Okay, you’re clearly going for some sort of historical/scientific/journalistic voice and it flat-out is not working. The continual references to later testimony and persistent passive voice frequently interfere with the narrative while adding nothing to it.

I find it very hard to imagine Cloudy Quartz delivering any kind of joke. Laughing at Pinkie’s, possibly, but not making any, with the possible exception of a very droll one about rocks. (“Hast thou e’er noticed that the manner in which limestone erodes is like unto this, whereas feldspar erodes like unto this?”)

I still don’t like the narrator’s voice, but I will concede that “earwitnesses” is pretty amusing. Likewise Celestia playing along with Pinkie’s title spam. The conceit actually does grow on me during the Day Court scene; your usage of it is wittier and much less obtrusive. I suspect some of that is the way it’s diluted with good dialogue.

The entire story improves with time. Ease back on the early officiousness and you’ll have something fantastic. Though I will note that in a heliocentric solar system, the planet is the one that has an orbit. For the most part. There is a little circular oscillation on the part of the star, but it’s negligible.
#6 ·
·
Entry number 28, File Code Name, The Yo Mama Mandate

Now this was a funny story to read. It had it's funny moments and bits that would seem outlandish but with Pinkie Pie in the midst it did lead to a fun trip throughout the story. The ending felt a little weak and it should have hit on a high note. Other than that I say the story turned out well.
#7 ·
· · >>The_Letter_J
I feel dense, in that I don't quite get how Luna's 'Our Momma' joke leads to Twilight figuring out Heliocentric Solar System.
#8 ·
· · >>Morning Sun
>>Morning Sun
The sun has its own orbit. That means that the planet orbits the sun, not the other way around.

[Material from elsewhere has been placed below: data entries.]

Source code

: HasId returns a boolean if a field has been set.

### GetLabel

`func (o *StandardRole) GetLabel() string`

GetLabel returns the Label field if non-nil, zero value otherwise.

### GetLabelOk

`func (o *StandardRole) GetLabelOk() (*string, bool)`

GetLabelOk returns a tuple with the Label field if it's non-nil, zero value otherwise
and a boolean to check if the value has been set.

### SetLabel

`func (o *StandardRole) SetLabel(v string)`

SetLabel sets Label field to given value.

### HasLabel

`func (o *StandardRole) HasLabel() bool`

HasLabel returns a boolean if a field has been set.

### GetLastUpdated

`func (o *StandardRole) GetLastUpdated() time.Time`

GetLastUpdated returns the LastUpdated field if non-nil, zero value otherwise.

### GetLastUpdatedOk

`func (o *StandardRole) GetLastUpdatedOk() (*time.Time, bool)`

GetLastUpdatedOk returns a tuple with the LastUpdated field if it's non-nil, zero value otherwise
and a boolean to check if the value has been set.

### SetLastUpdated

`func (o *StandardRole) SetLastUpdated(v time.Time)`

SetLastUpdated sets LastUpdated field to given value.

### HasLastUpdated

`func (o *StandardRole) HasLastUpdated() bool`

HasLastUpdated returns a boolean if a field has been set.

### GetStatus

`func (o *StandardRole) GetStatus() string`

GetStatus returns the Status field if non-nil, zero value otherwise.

Therefor, Celestia has been lying about moving the sun.

Technically, it could still be the case that the sun orbits the planet and some other smaller object—basically, its own moon—orbits the sun. But if that was the case, Luna would have just said so.
#9 ·
·
>>The_Letter_J
I get the I am just confused as to why she said 'Our Mama' I suppose
#10 ·
·
Okay, crackfic is crackfic, and that's just generally not my thing, so take this with a grain of salt. The humor, overall, is very hit and miss. The odd narrative phrasings are horribly annoying at parts (especially near the start) and actually quite clever/funny in others ("earwitnesses.")

I have to give credit to the attempt though. Using a yo mamma joke as an excuse to reveal a heliocentric solar system is a very, very lofty goal. You certainly aimed for the stars, and that you got even halfway is still an accomplishment. That said, this whole thing is basically a shaggy dog story, with everything lining up for that single swing at the end. So, to that end, it really could use some tightening up throughout. As this comes in at exactly the 2,000 word minimum for the contest, I'm fairly certain it was stretched. That hurt it. This should be maybe half the length it is, and if you take out the cruft, and polish a few of the narrative jokes along the way, then it could really be a great comedy. As is, I'm afraid it's in the finals against some serious literary work, and I can't rank it very high next to those I'm afraid.